→ **Work item**:
All that is needed is the listing, given back exactly.

→ **Study material**:
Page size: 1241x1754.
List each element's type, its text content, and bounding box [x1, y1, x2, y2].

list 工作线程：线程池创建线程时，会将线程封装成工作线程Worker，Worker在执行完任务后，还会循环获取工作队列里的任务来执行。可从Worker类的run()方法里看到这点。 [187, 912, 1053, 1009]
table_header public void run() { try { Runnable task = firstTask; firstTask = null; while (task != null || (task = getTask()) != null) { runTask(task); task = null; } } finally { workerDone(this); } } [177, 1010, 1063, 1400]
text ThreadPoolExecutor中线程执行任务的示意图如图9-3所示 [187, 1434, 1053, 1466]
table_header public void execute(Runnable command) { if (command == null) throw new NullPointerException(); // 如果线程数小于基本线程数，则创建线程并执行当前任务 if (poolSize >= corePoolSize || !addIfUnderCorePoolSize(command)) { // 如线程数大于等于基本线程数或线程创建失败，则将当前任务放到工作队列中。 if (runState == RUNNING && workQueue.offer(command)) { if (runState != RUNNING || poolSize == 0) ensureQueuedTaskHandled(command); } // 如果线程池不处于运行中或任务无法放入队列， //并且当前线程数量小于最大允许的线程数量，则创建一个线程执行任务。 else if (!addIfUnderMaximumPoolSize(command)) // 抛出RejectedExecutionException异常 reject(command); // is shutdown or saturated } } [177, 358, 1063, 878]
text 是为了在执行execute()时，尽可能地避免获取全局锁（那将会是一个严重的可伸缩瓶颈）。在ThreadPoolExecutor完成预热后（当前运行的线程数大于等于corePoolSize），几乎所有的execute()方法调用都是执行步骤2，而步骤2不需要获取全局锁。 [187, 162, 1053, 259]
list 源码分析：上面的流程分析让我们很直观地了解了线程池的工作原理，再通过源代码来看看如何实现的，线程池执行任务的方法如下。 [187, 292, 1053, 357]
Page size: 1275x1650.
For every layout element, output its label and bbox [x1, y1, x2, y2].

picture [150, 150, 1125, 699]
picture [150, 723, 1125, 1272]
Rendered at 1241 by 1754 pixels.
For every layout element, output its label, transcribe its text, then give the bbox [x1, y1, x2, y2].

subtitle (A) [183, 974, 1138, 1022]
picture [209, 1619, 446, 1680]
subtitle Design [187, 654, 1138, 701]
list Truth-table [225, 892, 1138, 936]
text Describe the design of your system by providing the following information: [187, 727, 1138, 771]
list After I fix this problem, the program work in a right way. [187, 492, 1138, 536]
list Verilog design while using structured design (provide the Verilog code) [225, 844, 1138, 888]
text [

→ **Finished task**:
Page size: 1241x1754.
List each element's type, its text content, and bounding box [x1, y1, x2, y2].

list 工作线程：线程池创建线程时，会将线程封装成工作线程Worker，Worker在执行完任务后，还会循环获取工作队列里的任务来执行。可从Worker类的run()方法里看到这点。 [187, 912, 1053, 1009]
table_header public void run() { try { Runnable task = firstTask; firstTask = null; while (task != null || (task = getTask()) != null) { runTask(task); task = null; } } finally { workerDone(this); } } [177, 1010, 1063, 1400]
text ThreadPoolExecutor中线程执行任务的示意图如图9-3所示 [187, 1434, 1053, 1466]
table_header public void execute(Runnable command) { if (command == null) throw new NullPointerException(); // 如果线程数小于基本线程数，则创建线程并执行当前任务 if (poolSize >= corePoolSize || !addIfUnderCorePoolSize(command)) { // 如线程数大于等于基本线程数或线程创建失败，则将当前任务放到工作队列中。 if (runState == RUNNING && workQueue.offer(command)) { if (runState != RUNNING || poolSize == 0) ensureQueuedTaskHandled(command); } // 如果线程池不处于运行中或任务无法放入队列， //并且当前线程数量小于最大允许的线程数量，则创建一个线程执行任务。 else if (!addIfUnderMaximumPoolSize(command)) // 抛出RejectedExecutionException异常 reject(command); // is shutdown or saturated } } [177, 358, 1063, 878]
text 是为了在执行execute()时，尽可能地避免获取全局锁（那将会是一个严重的可伸缩瓶颈）。在ThreadPoolExecutor完成预热后（当前运行的线程数大于等于corePoolSize），几乎所有的execute()方法调用都是执行步骤2，而步骤2不需要获取全局锁。 [187, 162, 1053, 259]
list 源码分析：上面的流程分析让我们很直观地了解了线程池的工作原理，再通过源代码来看看如何实现的，线程池执行任务的方法如下。 [187, 292, 1053, 357]
Page size: 1275x1650.
For every layout element, output its label and bbox [x1, y1, x2, y2].

picture [150, 150, 1125, 699]
picture [150, 723, 1125, 1272]
Rendered at 1241 by 1754 pixels.
For every layout element, output its label, transcribe its text, then give the bbox [x1, y1, x2, y2].

subtitle (A) [183, 974, 1138, 1022]
picture [209, 1619, 446, 1680]
subtitle Design [187, 654, 1138, 701]
list Truth-table [225, 892, 1138, 936]
text Describe the design of your system by providing the following information: [187, 727, 1138, 771]
list After I fix this problem, the program work in a right way. [187, 492, 1138, 536]
list Verilog design while using structured design (provide the Verilog code) [225, 844, 1138, 888]
text [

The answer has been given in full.